Haha, I think my fish will flare at everything BUT their reflection.


----------



## Destinystar (May 26, 2012)

Yep Perseus also flares at things around his tank, the other day I sat some duct tape to close to his tank and flared at it...lol


----------



## SwirlsontheMini (Sep 25, 2012)

A ha-ha, an eraser!? Too funny. I love pets, their so entertaining. =)
A long time ago, I was taking pictures of my betta and he flared up at the camera. He must of thought it was some ginormous eye. xD


----------



## Perry the platypus (Aug 20, 2012)

LizardFish said:


> Haha, I think my fish will flare at everything BUT their reflection.

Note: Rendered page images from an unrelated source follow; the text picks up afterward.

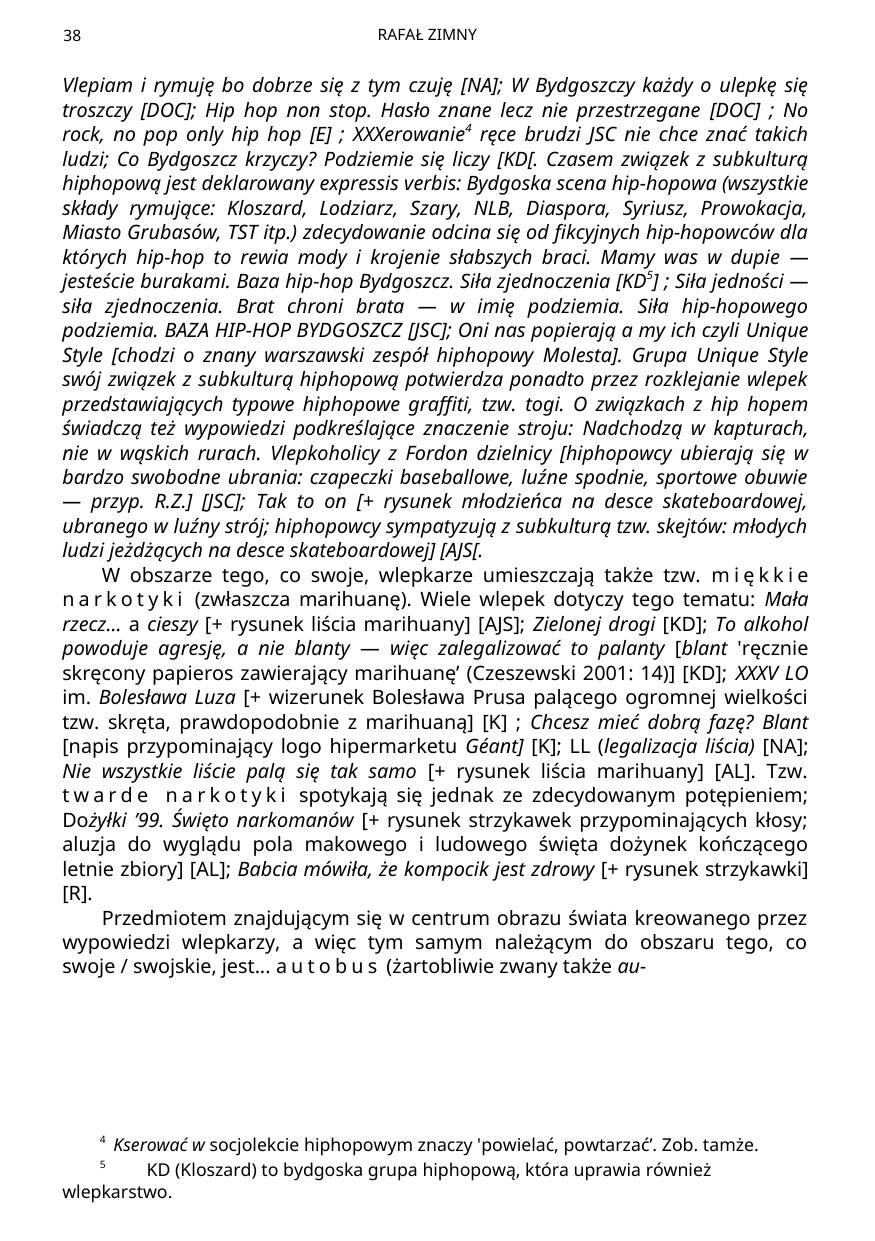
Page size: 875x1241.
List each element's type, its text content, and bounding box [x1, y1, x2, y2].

text W obszarze tego, co swoje, wlepkarze umieszczają także tzw. miękkie narkotyki (zwłaszcza marihuanę). Wiele wlepek dotyczy tego tematu: Mała rzecz... a cieszy [+ rysunek liścia marihuany] [AJS]; Zielonej drogi [KD]; To alkohol powoduje agresję, a nie blanty — więc zalegalizować to palanty [blant 'ręcznie skręcony papieros zawierający marihuanę’ (Czeszewski 2001: 14)] [KD]; XXXV LO im. Bolesława Luza [+ wizerunek Bolesława Prusa palącego ogromnej wielkości tzw. skręta, prawdopodobnie z marihuaną] [K] ; Chcesz mieć dobrą fazę? Blant [napis przypominający logo hipermarketu Géant] [K]; LL (legalizacja liścia) [NA]; Nie wszystkie liście palą się tak samo [+ rysunek liścia marihuany] [AL]. Tzw. twarde narkotyki spotykają się jednak ze zdecydowanym potępieniem; Dożyłki ’99. Święto narkomanów [+ rysunek strzykawek przypominających kłosy; aluzja do wyglądu pola makowego i ludowego święta dożynek kończącego letnie zbiory] [AL]; Babcia mówiła, że kompocik jest zdrowy [+ rysunek strzykawki] [R]. [62, 563, 808, 905]
text 38 [63, 29, 81, 44]
text 4 Kserować w socjolekcie hiphopowym znaczy 'powielać, powtarzać’. Zob. tamże. [99, 1134, 806, 1156]
text 5 KD (Kloszard) to bydgoska grupa hiphopową, która uprawia również wlepkarstwo. [62, 1159, 806, 1203]
text Vlepiam i rymuję bo dobrze się z tym czuję [NA]; W Bydgoszczy każdy o ulepkę się troszczy [DOC]; Hip hop non stop. Hasło znane lecz nie przestrzegane [DOC] ; No rock, no pop only hip hop [E] ; XXXerowanie4 ręce brudzi JSC nie chce znać takich ludzi; Co Bydgoszcz krzyczy? Podziemie się liczy [KD[. Czasem związek z subkulturą hiphopową jest deklarowany expressis verbis: Bydgoska scena hip-hopowa (wszystkie składy rymujące: Kloszard, Lodziarz, Szary, NLB, Diaspora, Syriusz, Prowokacja, Miasto Grubasów, TST itp.) zdecydowanie odcina się od fikcyjnych hip-hopowców dla których hip-hop to rewia mody i krojenie słabszych braci. Mamy was w dupie —jesteście burakami. Baza hip-hop Bydgoszcz. Siła zjednoczenia [KD5] ; Siła jedności — siła zjednoczenia. Brat chroni brata — w imię podziemia. Siła hip-hopowego podziemia. BAZA HIP-HOP BYDGOSZCZ [JSC]; Oni nas popierają a my ich czyli Unique Style [chodzi o znany warszawski zespół hiphopowy Molesta]. Grupa Unique Style swój związek z subkulturą hiphopową potwierdza ponadto przez rozklejanie wlepek przedstawiających typowe hiphopowe graffiti, tzw. togi. O związkach z hip hopem świadczą też wypowiedzi podkreślające znaczenie stroju: Nadchodzą w kapturach, nie w wąskich rurach. Vlepkoholicy z Fordon dzielnicy [hiphopowcy ubierają się w bardzo swobodne ubrania: czapeczki baseballowe, luźne spodnie, sportowe obuwie — przyp. R.Z.] [JSC]; Tak to on [+ rysunek młodzieńca na desce skateboardowej, ubranego w luźny strój; hiphopowcy sympatyzują z subkulturą tzw. skejtów: młodych ludzi jeżdżących na desce skateboardowej] [AJS[. [62, 73, 808, 563]
text Przedmiotem znajdującym się w centrum obrazu świata kreowanego przez wypowiedzi wlepkarzy, a więc tym samym należącym do obszaru tego, co swoje / swojskie, jest... autobus (żartobliwie zwany także au- [62, 905, 808, 979]
text RAFAŁ ZIMNY [377, 28, 477, 43]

I guess your betta thinks it looks pretty and everything else looks not that pretty!:lol:


----------



## Perry the platypus (Aug 20, 2012)

jeremywadejunior said:


> My betta flares at anything that I put in front of his tank, really!


My other betta Flare flares all the time. She even flares at me!


----------



## Perry the platypus (Aug 20, 2012)

SwirlsontheMini said:


> A ha-ha, an eraser!? Too funny. I love pets, their so entertaining. =)
> A long time ago, I was taking pictures of my betta and he flared up at the camera. He must of thought it was some ginormous eye. xD


:rofl::lol: Whew! That's too funny.


----------



## babystarz (Aug 3, 2012)

Pets find the weirdest things to be threatening XD My dog is terrified when I move my feet around underneath a blanket. He thinks there must be monsters under there


----------



## jeremywadejunior (Jul 11, 2012)

Perry the platypus said:


> My other betta Flare flares all the time. She even flares at me!


Junior flares at me too. But after he realizes it's his mama he'll go back to normal


----------



## CandiceMM (Jul 15, 2012)

Mine flare at anything until I have a camera


----------



## Perry the platypus (Aug 20, 2012)

...

Hea...I'm done having a laugh attack.

I'm back! What'd I miss?

4 Days later...Hi.


----------



## Perry the platypus (Aug 20, 2012)

Hi. Now when I put my eraser on the plastic she just stays in her pose and swims away.


----------



## sainthogan (Sep 27, 2012)

My girl flares at me, but nothing else, go figure.


----------



## Perry the platypus (Aug 20, 2012)

Looks like almost all the bettas flare.


----------



## Fin Fancier (Aug 11, 2012)

My new guy didn't flare at me in quarantine, but now that he's in his 5 gallon he seems to have perked up; he built a bubble nest and has decided that nothing can come near his territory. He's decided there are all sorts of new threats: my fingers, a pencil eraser, and most recently my coffee cup.


----------



## Perry the platypus (Aug 20, 2012)

A coffee cup?


----------



## TripleChrome (Jun 5, 2014)

I know that this is an old post, but whenever I walk into my room, my betta will flare at me.


----------



## averyecho (May 2, 2014)

Haha, these fish are so funny sometimes :lol:
Sapphie will flare at just about everything- not just erasers. You name it, she'll flare. And if you even say the name of one of the boys, she'll poof up. The only thing she doesn't flare at is her guppies.


----------